Josep Lluís Alay, jefe de la Oficina de ex presidente de Carles Puigdemont RAC1

Josep Lluís Alay, responsable de la Oficiena de ex presidente de Carles Puigdemont, considera una «vergüenza» que los refugiados ucranianos llegados a Palamós (Girona) reciban clases de castellano. Así lo ha dejado acreditado en un mensaje en sus redes sociales, respondiendo a un tuit del Ayuntamiento de Palamós, gobernado por ERC.

El Ayuntamiento añade en su tuit que las clases las imparten voluntarios ucranianos residentes en el municipio, pero esta «excusa» sólo ha servido para encender aún más a los seguidores de Alay, que han cargado contra el gobierno local de ERC.

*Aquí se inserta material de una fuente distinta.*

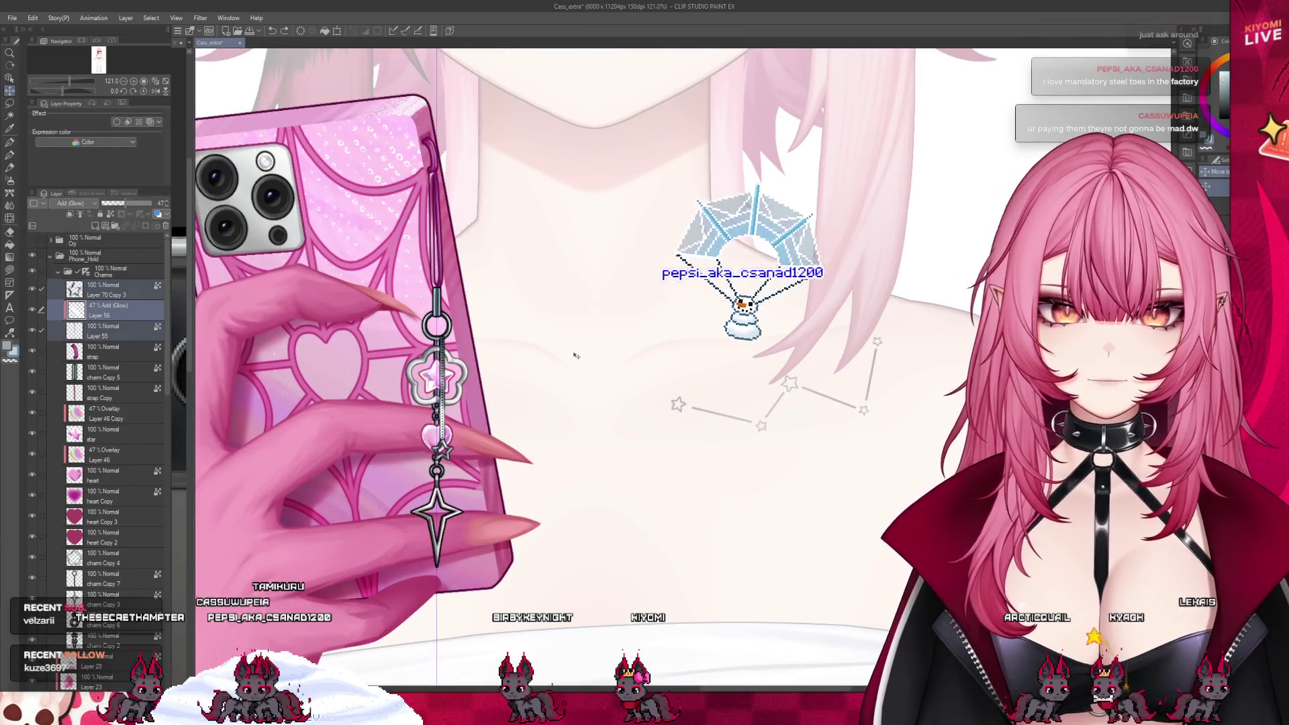
scroll(573, 354, "down", 2)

La conexión rusa del independentismo

No es la primera polémica de Alay en torno a la crisis desatada por la invasión rusa de Ucrania. De hecho, el asistente de Puigdemont es el vértice fundamental en la relación del independentismo con la Rusia de Vladimir Putin. Según han destapado las investigaciones del caso Voloh, Alay ha sido el principal interlocutor entre el independentismo y diversos colaboradores habituales del gobierno ruso.

Entre 2019 y 2020 realizó tres viajes a Moscú, en los que se reunió con personas próximas con el entorno de Vladimir Putin. Hubo un cuarto encuentro en Ginebra, en el que también participó, brevemente, Puigdemont. Y un quinto en Barcelona. Alay nunca ha desmentido estos encuentros, desvelados por The New York Times.

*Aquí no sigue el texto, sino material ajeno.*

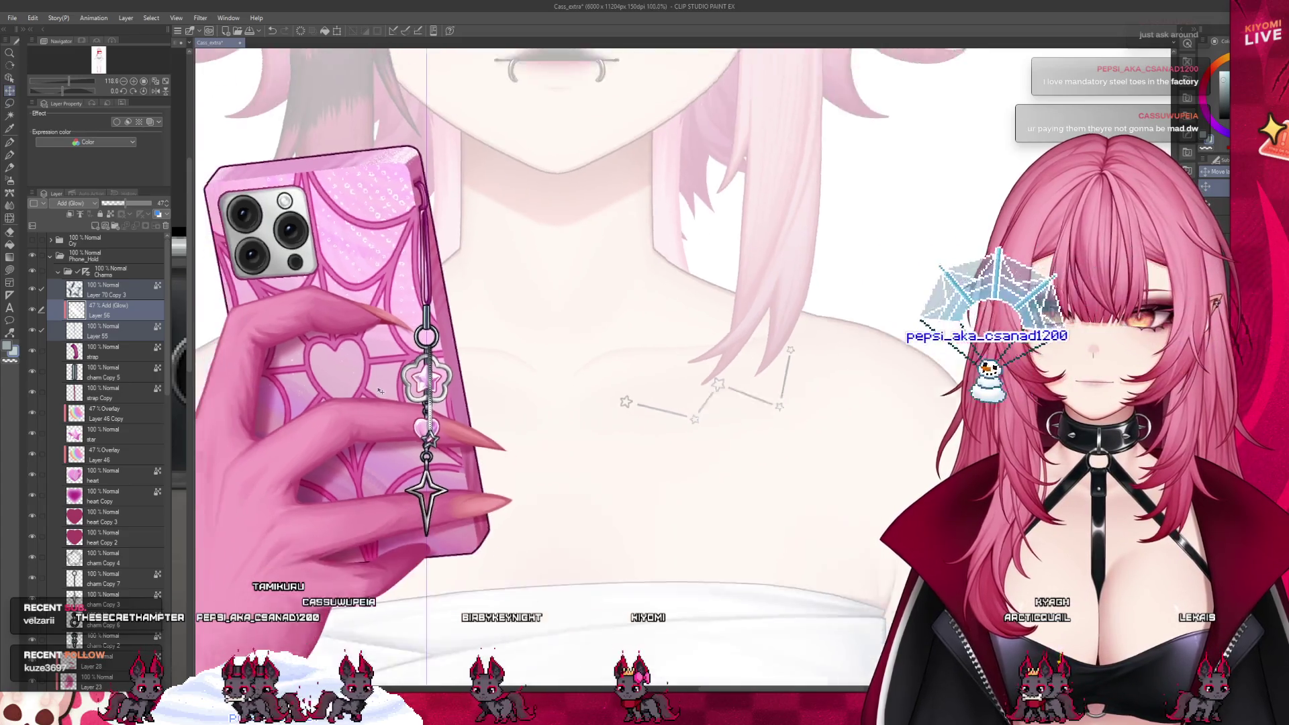
scroll(572, 354, "down", 2)
scroll(380, 396, "down", 1)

En esta ocasión, sin embargo, la queja de Alay no se inscribe en la defensa de la política exterior rusa, sino en la batalla por el catalán. La sentencia del 25% de castellano en las escuelas ha abierto una nueva batalla en el seno del independentismo tras el acuerdo alcanzado por ERC, JxCat, PSC y Comunes.

Junts se descolgó casi inmediatamente de ese acuerdo, tras un tuit de Puigdemont cuestionando a decisión de su partido. Ahora, los de Junts amenazan con no ratificar el acuerdo que en dos semanas debe votarse en el Parlament para iniciar la reforma de la Ley de Política Lingüística de 1998.